Have that glass of wine, let out your inner Beyoncé and eat that chocolate cake!
When you become a mum, things inevitably change.
Your house becomes less of a gorgeous chic image from the John Lewis catalogue with matching fine silk curtains and rug, with beautiful candid photos hanging from the crisp white wall. Instead, it's more of a scene from The Texas Chainsaw Massacre (except swap the macabre for glitter and fuzzy felts and "artistic outlets" of wax crayon on your already grubby off-beige walls).
However, I don't miss these material things that once seemed important, like an Instagram tidy home or expensive clothing. They now pale in comparison to the joy I see spread across my son's face when I get the messy play box out, or when we laugh at being covered in mud from head to toe after a rain walk.

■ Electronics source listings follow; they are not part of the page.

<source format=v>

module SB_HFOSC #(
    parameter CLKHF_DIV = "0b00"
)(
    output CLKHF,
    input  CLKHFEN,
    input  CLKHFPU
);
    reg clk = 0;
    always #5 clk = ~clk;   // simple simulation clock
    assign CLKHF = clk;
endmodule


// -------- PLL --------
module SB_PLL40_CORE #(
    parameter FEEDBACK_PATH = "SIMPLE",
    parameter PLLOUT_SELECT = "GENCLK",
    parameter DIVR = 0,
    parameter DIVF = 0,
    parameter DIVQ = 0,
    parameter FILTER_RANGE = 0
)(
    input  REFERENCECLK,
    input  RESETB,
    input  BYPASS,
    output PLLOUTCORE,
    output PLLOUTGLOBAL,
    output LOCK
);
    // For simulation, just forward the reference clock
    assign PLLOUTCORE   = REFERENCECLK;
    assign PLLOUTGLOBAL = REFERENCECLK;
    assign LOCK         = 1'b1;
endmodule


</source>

But some things are harder to let go of and I'm still not sure whether we should totally give up the small grasp we have left on some of our less 'mumsy' traits. For example, my Friday nights used to be spent getting ready for hours on end, just to prop up a bar somewhere with a disgustingly sweet, overpriced cocktail in my hand, followed by dancing (badly). This was followed by the search for chicken nuggets, before falling into bed and spending the majority, if not all, of the next day suffering under the duvet eating crumpets.
My life is a million miles away from those hazy days and I have to say, that I'm so grateful for my son, for giving me something so much more meaningful and beautiful to fill up my time. But I can't help but feel guilty on those odd occasions that I do decide to have a glass of bubbly, search "90s RnB" on Spotify (much to my partner's distaste!) and dance around the living room on a Friday night. Okay, I'm in my pyjamas and probably still tucked up in bed by 10pm, but when I look at my son the next day, I still can't help but feel guilty that I let my "mum head" slip and spent a few hours not thinking about nappies and play dates.

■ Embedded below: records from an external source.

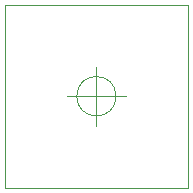
<source format=gbr>
%TF.GenerationSoftware,KiCad,Pcbnew,5.1.9*%
%TF.CreationDate,2021-04-13T03:12:43+02:00*%
%TF.ProjectId,_autosave-keycap,5f617574-6f73-4617-9665-2d6b65796361,rev?*%
%TF.SameCoordinates,Original*%
%TF.FileFunction,Profile,NP*%
%FSLAX46Y46*%
G04 Gerber Fmt 4.6, Leading zero omitted, Abs format (unit mm)*
G04 Created by KiCad (PCBNEW 5.1.9) date 2021-04-13 03:12:43*
%MOMM*%
%LPD*%
G01*
G04 APERTURE LIST*
%TA.AperFunction,Profile*%
%ADD10C,0.100000*%
%TD*%
%TA.AperFunction,Profile*%
%ADD11C,0.050000*%
%TD*%
G04 APERTURE END LIST*
D10*
X128877060Y-121046240D02*
X113411140Y-121044360D01*
X113411140Y-121044360D02*
X113411140Y-105569360D01*
X128884680Y-105572560D02*
X128877060Y-121046240D01*
D11*
X122799266Y-113289080D02*
G75*
G03*
X122799266Y-113289080I-1666666J0D01*
G01*
X118632600Y-113289080D02*
X123632600Y-113289080D01*
X121132600Y-110789080D02*
X121132600Y-115789080D01*
D10*
X113411140Y-105569360D02*
X128884680Y-105572560D01*
M02*

</source>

As mothers, we spent 99.9% of our time and lives thinking and doing and being there for our babies and undoubtedly we would have it no other way. But why should we feel bad for that 1% of the time when we to do something that is just for us and perhaps just a bit silly and carefree?
I hear it all the time; "mum guilt"% It's common enough that there's even a universally recognised term for the feeling. Why do you never hear "dad guilt"? Or "grandparent guilt"%% etc?
I think it's because, as mothers, we place such a lot of pressure on ourselves to be "super mums" and therefore perfect all of the time (hands up, I'm "guilty" of this more than anyone!). But why and how can we be expected to forget that once upon a time, we liked a drink on a Friday night, we like a menthol cigarette, we liked going out and talking about shoes and makeup and trivial things that didn't involve Ella's kitchen and Jo Tantum?
I think the point I'm trying to raise here, is that aspiring to be the best mother you can is a good thing, but being perfect all the time means there's only one way to fall and that's down.
So have that glass of wine, let out your inner Beyoncé and eat that chocolate cake! Because as long as you're trying your best, despite your "imperfections" or vices, you'll always be the best (and probably more embarrassing...) mum in your child's eyes.
I want hours upon hours of delicious sleep followed by hot cups of tea, reading my book and nothingness. But I'll have to get up now to comfort, feed, clean, dress, entertain, love, laugh, play, and repeat.